Angioplasty, also referred to as percutaneous transluminal angioplasty (PTA) or percutaneous transluminal coronary angioplasty (PTCA), is a method for the widening or reopening of constricted or closed blood vessels (typically arteries, more rarely also veins). A common method of angioplasty is balloon dilation.
Balloon dilation in the context of angioplasty is understood in interventional radiology, cardiology, and vascular medicine as a method for expanding pathologically constricted blood vessels using a balloon catheter, a vascular catheter having balloon attached thereto, which only unfolds slowly under high pressure (often 6-20 bar) at the constricted location. The narrow points, which arise, inter alia, due to atherosclerotic changes (vascular calcification), are thus stretched so that they no longer obstruct the blood flow or obstruct it less.
The balloon catheter is almost always placed from the groin via a guide wire and guide catheter in the stenosis (narrow point) and inflated using pressure. The narrow point is typically remedied in this way and an operation is avoided.
Modern methods in the field of plastic processing allow the design and refinement of such balloons to adapt the quality individually to the requirements of the patients. The flexibility of the balloons and their pressure resistance are important for this purpose.
The drug-releasing balloon catheter (also known as a drug-eluting balloon or drug-coated balloon) is a refinement of the typical balloon catheter.
The balloon surface is at least partially coated with a drug or medication, which is applied at the point of the vascular constriction by the dilation of the balloon, in order to pharmacologically support and stabilize the vascular expansion. In contrast to stent therapy, a mechanically acting foreign body does not remain in the body after the intervention.
A cytostatic agent, for example, paclitaxel because of its rapid penetration into the vascular wall, can be used as the drug for this purpose. In addition, an additive is frequently added to the medication, which encourages the absorption of the medication in the vascular wall.
Various methods are known for applying drugs or medications to a balloon catheter:
1) embedding the drug in a microporous surface of the balloon;
2) coating the balloon with drug-containing polymer layers (base coating, drug depot).

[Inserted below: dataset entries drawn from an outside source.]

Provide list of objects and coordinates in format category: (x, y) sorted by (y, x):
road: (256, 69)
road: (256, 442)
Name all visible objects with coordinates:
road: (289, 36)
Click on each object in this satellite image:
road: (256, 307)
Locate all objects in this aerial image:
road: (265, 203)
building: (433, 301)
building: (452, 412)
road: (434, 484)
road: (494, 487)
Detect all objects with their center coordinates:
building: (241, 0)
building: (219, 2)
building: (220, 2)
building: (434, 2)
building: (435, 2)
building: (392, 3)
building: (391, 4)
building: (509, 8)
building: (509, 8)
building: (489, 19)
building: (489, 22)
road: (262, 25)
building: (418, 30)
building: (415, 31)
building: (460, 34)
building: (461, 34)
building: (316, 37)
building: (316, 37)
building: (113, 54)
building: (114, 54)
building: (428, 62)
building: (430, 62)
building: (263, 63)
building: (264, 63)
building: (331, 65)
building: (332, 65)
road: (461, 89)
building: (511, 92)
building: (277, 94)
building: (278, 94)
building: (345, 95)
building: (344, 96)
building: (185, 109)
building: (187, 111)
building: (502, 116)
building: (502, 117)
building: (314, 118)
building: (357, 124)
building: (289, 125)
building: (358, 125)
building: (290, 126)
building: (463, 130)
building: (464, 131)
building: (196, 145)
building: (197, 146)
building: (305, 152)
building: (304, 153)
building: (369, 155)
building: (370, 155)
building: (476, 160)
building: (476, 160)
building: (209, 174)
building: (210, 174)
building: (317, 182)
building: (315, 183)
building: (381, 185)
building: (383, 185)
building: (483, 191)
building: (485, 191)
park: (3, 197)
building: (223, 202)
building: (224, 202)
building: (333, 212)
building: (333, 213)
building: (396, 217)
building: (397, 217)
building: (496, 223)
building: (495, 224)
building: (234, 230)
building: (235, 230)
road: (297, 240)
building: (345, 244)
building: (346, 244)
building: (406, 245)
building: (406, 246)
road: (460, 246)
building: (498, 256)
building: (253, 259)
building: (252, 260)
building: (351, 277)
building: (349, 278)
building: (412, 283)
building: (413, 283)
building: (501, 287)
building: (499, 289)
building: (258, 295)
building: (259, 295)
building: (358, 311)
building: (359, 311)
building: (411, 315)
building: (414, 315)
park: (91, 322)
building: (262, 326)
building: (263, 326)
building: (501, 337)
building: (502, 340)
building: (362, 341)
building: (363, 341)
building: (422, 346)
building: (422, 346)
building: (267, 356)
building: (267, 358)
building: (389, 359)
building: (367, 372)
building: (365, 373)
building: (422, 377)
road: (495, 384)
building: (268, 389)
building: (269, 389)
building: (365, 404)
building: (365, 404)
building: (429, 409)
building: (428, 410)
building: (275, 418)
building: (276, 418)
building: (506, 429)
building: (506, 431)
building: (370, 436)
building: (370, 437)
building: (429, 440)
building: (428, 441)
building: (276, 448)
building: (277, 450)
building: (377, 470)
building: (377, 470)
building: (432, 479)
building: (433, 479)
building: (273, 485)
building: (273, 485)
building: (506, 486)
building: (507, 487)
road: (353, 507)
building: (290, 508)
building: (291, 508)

In the typical method, the majority of the drug is applied below the folds of the non-dilated balloon. An uneven distribution of the drug over the dilated balloon surface and later also over the surface of the dilated vessel thus results.
The drug is frequently applied to the balloon by immersion or spraying. The externally remaining component of the drug can flake off in an uncontrolled manner upon the later dilation, so that the release of the introduced drug also cannot be exactly controlled.
During the insertion and positioning of the catheter at the action location, the catheter is also subject to greatly varying mechanical strains, which may result in the loss of the coating. These include, for example, the removal of the protector, touching of the balloon by the operator, buckling of the balloon, the insertion of the catheter into the so-called “introducer”, the friction in the guide catheter, friction on the vascular wall or other materials such as blood in the vessel, and, in particular with calcified lesions, a high level of mechanical influence.
The loss of pharmacologically active substance already on the way to the target location makes it necessary to charge the balloon catheter with a significantly higher quantity of drug than would actually be necessary for the desired effect.